Another criterion to decide whether an equilibrium formulation may be used is to

rely upon the differentiation between homogeneous and heterogeneous reactions. Geochemical processes of interest in groundwater systems can be divided into homogeneous and heterogeneous reactions. Homogeneous (or also intra-aqueous, Novak & Sevougian 1992) reactions take place in a single phase (e.g., aqueous complexation between dissolved constituents) while heterogeneous reactions involve mass exchange between two or more phases such as dissolution and precipitation of minerals (Mayer 1999). As a rule of thumb, homogeneous reactions may be described by equilibrium formulations whereas heterogeneous reactions may need kinetic formulations (Novak &

Sevougian 1992).

Due to computational limitations and numerical problems as well as the virtually nonexistent database of kinetically controlled rates (Pfingsten & Carnahan 1995), the earlier simulation codes that coupled chemistry with transport typically assumed that all geochemical components present in a system were in local equilibrium (Cederberg et al. 1985; Engesgaard & Kipp, 1992; Rubin, 1983; Yeh

& Tripathi 1989). In present days also, equilibrium approaches in reactive transport models are popular due to the accessibility of large geochemical databases and sophisticated software packages (Viswanathan 1999). However, to allow kinetic controlled rate expressions for certain types of reactions, the current trend in reactive transport simulation is to develop combined kinetic and equilibrium transport, mixed equilibrium/kinetic models (Viswanathan 1999) or partial equilibrium transport models (Mayer 1999). This type of approach is not as computationally intense as that of fully kinetic models. Several options are available to add a mixed kinetic/equilibrium reaction capability to reactive transport models. A common technique adopted by mixed equilibrium-kinetic reactive transport codes is the reduction of the number of independent variables by using the idea of chemical components. A set of chemical components or master or primary species is defined as the minimum number of species that uniquely describe a chemical system (Mangold & Tsang 1991). By transporting components rather than species, the number of coupled partial differential equations (PDEs) is reduced. Due to the reduction of mixed partial and ordinary differential equations, the mixed formulation solves for fewer coupled PDEs and will therefore also be computationally more efficient than a fully kinetic formulation (Viswanathan 1996). An alternative to a mixed equilibrium/kinetic approach is to make use of so-called pseudo-kinetic rate expressions like the CHEMFRONTS model developed by Bäverman et al. (1999) does. This also allows relaxing the stringent conditions of local equilibrium.

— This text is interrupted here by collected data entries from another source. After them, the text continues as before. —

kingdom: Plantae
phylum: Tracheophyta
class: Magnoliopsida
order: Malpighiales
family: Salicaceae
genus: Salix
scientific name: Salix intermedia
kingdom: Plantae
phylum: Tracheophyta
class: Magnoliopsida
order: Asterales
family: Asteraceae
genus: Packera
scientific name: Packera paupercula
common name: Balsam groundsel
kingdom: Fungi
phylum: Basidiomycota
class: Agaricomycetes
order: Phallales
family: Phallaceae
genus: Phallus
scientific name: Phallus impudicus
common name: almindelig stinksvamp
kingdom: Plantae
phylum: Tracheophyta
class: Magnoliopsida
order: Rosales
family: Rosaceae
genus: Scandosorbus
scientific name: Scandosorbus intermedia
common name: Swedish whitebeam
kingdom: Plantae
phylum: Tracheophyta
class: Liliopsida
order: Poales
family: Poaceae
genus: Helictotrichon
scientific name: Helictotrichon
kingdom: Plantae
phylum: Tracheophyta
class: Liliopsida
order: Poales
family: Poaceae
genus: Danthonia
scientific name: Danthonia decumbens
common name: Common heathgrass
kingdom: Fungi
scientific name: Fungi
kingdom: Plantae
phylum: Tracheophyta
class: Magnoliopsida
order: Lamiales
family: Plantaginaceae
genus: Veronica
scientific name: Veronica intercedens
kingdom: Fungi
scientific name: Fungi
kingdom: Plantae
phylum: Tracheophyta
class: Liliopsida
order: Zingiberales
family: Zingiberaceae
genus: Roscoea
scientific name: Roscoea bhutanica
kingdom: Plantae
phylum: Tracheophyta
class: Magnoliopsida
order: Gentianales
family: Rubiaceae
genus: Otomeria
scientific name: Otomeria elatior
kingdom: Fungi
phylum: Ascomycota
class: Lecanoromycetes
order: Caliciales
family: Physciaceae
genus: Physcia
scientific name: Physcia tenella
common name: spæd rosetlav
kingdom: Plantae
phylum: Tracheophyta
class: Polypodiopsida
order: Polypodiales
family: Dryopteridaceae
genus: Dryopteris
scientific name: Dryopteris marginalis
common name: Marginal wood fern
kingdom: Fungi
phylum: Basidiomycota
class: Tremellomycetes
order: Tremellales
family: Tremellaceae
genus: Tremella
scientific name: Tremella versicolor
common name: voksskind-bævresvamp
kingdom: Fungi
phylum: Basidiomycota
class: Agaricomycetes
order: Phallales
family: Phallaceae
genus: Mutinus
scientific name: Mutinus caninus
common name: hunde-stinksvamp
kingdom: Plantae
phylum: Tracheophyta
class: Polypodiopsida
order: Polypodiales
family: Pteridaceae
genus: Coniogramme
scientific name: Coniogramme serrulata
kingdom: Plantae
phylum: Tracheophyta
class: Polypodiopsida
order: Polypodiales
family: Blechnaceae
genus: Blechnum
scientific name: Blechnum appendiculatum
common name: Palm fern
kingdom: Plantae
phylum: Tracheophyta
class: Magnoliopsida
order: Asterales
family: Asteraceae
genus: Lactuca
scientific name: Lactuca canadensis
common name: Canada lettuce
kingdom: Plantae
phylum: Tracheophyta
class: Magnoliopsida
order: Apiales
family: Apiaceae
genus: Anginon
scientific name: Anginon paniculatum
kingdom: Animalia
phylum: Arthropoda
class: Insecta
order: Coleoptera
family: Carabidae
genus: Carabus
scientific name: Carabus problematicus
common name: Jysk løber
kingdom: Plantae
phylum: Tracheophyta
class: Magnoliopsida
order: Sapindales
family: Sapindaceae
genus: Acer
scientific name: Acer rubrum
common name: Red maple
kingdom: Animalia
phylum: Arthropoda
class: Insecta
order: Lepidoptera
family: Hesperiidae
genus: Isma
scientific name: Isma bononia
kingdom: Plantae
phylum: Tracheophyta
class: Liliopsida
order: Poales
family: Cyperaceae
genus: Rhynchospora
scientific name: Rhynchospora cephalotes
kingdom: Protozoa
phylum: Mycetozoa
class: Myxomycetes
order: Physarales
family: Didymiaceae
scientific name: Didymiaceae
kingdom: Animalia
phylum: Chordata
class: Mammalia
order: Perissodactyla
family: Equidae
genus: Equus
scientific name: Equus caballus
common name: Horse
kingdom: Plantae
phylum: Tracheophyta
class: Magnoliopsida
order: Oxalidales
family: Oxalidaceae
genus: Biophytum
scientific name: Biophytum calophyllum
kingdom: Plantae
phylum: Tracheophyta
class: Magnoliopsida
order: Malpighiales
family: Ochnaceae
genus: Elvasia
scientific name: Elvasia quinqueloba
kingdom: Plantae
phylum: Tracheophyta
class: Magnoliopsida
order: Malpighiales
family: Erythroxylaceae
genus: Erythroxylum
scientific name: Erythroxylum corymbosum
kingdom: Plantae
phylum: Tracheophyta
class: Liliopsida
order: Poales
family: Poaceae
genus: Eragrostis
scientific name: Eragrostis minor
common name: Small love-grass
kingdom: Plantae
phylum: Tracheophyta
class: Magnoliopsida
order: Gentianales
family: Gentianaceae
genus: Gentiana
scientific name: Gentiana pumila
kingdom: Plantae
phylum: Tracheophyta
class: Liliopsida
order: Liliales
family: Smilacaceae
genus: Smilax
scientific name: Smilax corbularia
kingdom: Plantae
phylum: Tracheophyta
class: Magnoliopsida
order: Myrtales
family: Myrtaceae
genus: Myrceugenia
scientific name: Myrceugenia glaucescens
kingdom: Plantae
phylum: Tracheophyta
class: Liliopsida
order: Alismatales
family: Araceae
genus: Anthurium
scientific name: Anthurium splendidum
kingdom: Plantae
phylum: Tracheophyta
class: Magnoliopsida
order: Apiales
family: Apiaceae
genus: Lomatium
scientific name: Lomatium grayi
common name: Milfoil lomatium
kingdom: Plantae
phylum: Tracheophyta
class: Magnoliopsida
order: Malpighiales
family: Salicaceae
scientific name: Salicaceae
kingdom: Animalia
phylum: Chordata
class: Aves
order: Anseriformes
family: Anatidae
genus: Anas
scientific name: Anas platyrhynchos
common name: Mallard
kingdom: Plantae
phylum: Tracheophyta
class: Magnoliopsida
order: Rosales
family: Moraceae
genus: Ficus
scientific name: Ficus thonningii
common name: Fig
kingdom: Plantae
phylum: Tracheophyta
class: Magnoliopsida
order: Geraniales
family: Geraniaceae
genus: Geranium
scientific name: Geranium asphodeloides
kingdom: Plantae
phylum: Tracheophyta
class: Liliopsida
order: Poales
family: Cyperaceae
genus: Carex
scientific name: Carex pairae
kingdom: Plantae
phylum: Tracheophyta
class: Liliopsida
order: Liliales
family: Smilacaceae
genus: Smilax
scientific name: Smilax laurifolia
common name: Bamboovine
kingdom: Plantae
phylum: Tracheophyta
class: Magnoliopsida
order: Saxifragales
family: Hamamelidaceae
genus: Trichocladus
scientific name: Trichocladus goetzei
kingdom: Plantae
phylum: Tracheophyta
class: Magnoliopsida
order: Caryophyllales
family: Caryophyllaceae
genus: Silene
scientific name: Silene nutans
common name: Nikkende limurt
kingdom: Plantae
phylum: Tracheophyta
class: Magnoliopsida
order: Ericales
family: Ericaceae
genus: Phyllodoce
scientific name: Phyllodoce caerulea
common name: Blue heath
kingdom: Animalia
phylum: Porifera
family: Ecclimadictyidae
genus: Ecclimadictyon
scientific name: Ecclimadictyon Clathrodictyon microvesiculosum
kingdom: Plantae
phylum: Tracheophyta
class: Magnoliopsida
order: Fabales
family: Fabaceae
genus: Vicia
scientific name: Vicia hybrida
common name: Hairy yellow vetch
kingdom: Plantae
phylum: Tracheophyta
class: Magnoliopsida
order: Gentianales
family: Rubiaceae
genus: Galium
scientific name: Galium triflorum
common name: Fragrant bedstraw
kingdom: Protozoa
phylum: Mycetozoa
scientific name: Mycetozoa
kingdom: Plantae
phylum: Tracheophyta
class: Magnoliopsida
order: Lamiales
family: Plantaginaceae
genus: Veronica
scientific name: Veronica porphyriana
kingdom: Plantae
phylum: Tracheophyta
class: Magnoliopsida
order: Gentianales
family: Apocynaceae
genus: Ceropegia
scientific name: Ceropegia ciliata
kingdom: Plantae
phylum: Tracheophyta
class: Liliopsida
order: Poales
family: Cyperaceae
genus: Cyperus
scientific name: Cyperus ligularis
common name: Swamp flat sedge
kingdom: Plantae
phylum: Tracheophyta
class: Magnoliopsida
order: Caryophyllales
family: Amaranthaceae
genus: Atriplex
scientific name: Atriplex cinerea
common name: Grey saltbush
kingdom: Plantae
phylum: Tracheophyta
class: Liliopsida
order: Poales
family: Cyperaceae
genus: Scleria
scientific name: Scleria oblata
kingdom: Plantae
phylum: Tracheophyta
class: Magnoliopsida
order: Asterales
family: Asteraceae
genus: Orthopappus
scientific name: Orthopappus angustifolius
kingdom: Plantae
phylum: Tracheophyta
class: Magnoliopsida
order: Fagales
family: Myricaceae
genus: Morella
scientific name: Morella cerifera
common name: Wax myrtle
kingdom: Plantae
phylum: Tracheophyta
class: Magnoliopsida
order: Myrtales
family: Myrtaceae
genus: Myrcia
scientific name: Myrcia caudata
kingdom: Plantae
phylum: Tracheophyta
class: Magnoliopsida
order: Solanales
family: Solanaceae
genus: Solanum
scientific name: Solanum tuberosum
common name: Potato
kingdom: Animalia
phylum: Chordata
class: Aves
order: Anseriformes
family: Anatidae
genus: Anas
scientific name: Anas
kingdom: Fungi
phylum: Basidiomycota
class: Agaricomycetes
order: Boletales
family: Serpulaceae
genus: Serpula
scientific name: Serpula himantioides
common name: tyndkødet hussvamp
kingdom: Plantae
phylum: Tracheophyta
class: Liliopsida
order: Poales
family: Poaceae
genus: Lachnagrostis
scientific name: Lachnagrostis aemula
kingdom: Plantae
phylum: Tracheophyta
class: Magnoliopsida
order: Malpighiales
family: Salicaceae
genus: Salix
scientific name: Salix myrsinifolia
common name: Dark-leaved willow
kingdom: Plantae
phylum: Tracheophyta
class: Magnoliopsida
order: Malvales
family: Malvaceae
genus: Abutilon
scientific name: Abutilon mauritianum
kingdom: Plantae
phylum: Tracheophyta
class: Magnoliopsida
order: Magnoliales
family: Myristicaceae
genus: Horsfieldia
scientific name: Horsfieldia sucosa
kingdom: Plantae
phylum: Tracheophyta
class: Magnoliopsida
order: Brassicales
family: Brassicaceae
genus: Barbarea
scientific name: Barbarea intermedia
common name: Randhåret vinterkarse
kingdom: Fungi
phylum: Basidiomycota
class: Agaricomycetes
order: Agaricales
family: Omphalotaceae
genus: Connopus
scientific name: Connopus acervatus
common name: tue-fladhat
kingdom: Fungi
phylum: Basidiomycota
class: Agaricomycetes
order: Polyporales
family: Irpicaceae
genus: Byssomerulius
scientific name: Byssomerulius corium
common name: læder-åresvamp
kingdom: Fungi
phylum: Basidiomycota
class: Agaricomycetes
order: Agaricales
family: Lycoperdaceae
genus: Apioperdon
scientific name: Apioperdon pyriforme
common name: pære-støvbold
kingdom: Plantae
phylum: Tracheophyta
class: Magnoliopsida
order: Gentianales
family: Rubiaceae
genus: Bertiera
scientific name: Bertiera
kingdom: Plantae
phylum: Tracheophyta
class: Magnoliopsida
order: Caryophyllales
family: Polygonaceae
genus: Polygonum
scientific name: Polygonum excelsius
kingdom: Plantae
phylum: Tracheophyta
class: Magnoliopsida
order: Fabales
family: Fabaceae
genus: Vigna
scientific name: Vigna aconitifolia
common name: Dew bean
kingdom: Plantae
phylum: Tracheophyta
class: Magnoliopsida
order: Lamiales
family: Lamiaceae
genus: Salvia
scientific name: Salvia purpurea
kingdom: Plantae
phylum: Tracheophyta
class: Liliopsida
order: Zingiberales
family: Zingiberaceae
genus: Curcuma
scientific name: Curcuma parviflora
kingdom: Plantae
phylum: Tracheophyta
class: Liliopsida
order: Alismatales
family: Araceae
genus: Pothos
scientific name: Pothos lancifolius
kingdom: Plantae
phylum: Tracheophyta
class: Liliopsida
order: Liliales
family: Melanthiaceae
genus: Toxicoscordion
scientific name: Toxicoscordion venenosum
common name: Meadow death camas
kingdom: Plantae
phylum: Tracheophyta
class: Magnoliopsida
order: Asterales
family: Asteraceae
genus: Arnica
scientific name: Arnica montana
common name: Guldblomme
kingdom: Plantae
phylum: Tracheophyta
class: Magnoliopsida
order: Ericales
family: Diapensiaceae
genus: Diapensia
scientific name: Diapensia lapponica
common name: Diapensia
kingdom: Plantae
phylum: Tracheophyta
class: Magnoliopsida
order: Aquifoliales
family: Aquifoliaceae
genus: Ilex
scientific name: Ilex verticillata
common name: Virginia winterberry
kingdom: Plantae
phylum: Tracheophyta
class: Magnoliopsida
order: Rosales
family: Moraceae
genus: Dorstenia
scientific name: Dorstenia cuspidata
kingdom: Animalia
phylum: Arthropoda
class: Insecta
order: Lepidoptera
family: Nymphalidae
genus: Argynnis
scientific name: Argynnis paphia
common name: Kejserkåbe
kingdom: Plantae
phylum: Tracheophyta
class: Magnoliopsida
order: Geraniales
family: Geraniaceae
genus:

In sum, consideration of not only equilibrium but also kinetic chemistry, along with the hydrologic transport and the interaction between fluid flow and reactive transport is necessary to be able to reflect the complexity of many real systems (Yeh et al. 2001). Due to the current existence of a considerable body of knowledge of mineral kinetic rate constants, the increase in relatively inexpensive computational resources as well as developments in formulating chemical rate expressions, in recent years, a number of kinetic controlled reactions are possible to include in a simulation along with equilibrium reactions while achieving results in a reasonable time.